I'd like to get a discussion going regarding how SPV clients for Bitcoin and Bitcoin-like systems can be built into Ethereum. This is something that I've read Vitalik mention, but have never seen fleshed out.
My understanding of how this would work would to be something like:
1) A contract is created that has the hash of the relevant genesis block hard coded into it. The contract stores the genesis header into its memory.
2) Anybody who wants to can send this contract a transaction with a block header in the payload.
3) The contract looks up the prevBlockHash contained in the new header to see if it is exists in memory.

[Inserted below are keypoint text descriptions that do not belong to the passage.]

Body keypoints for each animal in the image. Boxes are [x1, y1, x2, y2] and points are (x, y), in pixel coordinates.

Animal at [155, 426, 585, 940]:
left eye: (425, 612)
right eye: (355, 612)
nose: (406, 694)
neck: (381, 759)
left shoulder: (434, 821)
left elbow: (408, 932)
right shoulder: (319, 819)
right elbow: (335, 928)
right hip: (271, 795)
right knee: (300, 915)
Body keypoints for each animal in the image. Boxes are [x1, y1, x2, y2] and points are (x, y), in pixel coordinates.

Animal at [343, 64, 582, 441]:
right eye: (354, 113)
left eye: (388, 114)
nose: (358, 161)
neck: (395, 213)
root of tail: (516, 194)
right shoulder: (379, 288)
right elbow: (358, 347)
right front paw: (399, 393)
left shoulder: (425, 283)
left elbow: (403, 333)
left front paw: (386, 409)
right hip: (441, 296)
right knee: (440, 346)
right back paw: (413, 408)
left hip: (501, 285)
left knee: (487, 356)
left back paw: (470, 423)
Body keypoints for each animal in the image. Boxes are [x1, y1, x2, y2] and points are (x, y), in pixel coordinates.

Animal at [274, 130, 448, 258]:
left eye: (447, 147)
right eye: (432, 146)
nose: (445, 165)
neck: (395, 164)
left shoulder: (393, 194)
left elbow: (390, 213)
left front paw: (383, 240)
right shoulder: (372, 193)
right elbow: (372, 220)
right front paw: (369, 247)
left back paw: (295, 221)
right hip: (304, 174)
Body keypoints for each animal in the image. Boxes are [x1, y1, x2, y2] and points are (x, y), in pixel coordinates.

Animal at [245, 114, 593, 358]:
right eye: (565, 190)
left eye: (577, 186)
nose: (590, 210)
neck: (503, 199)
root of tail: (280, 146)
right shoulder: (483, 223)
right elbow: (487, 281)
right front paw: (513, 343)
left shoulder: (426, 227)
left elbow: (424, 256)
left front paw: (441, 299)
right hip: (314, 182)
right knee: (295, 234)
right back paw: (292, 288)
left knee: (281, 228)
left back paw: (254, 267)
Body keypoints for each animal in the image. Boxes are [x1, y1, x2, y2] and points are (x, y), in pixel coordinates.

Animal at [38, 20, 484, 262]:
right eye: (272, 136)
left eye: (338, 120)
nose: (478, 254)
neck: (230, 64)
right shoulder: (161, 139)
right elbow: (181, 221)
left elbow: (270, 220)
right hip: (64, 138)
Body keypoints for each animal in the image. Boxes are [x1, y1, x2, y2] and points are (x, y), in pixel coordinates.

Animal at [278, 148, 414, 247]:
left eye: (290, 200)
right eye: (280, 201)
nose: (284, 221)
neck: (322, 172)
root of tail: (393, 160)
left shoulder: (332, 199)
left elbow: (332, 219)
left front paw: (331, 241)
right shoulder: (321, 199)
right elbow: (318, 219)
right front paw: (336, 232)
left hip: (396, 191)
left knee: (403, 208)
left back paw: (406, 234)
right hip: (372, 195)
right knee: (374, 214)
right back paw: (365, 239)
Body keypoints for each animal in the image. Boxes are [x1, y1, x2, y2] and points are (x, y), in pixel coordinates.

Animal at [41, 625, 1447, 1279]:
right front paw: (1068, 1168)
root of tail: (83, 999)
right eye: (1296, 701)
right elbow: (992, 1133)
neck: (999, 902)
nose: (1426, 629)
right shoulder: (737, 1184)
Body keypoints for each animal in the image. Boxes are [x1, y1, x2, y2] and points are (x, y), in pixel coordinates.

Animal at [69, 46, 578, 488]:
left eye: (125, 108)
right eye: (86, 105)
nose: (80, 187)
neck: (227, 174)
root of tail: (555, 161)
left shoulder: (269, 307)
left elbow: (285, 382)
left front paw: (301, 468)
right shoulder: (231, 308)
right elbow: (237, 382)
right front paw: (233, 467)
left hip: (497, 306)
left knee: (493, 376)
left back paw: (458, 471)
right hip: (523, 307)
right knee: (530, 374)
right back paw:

4) If the previous header exists, the contract stores the new header along with the cumulative difficulty of the chain
5) The contract maintains metadata about which chain is the "longest", difficulty-wise
Now anyone who wants to prove to a different contract that a Bitcoin transaction has confirmed will need to create an Ethereum transaction with data containing the block header hash and the Merkle branch leading to the transaction. The receiving contract can verify the bitcoin transaction by directly accessing the stored memory of the SPV contract. This means that costs for transaction verification are borne only by the person or contract who is interested in proving the transaction.
Maintaining the SPV client with the most recent blocks is more of a public service. It would be so useful that it could probably survive off of volunteers relaying block headers, but also anyone who wants to prove their transaction exists will have an incentive to keep the headers up to date.
I'm not sure under what circumstances contracts will actually want to *publish* bitcoin transactions since I don't know how private keys could be securely store online. I imagine that SPV client could accept signed bitcoin transactions and store them temporarily in a known memory location. In theory, the bitcoin fees would be an incentive for miners to monitor this memory location and include any transaction founds. Additionally the sender could provide an ether bounty for the first person to prove via SPV that the transaction was included in a block in the longest chain.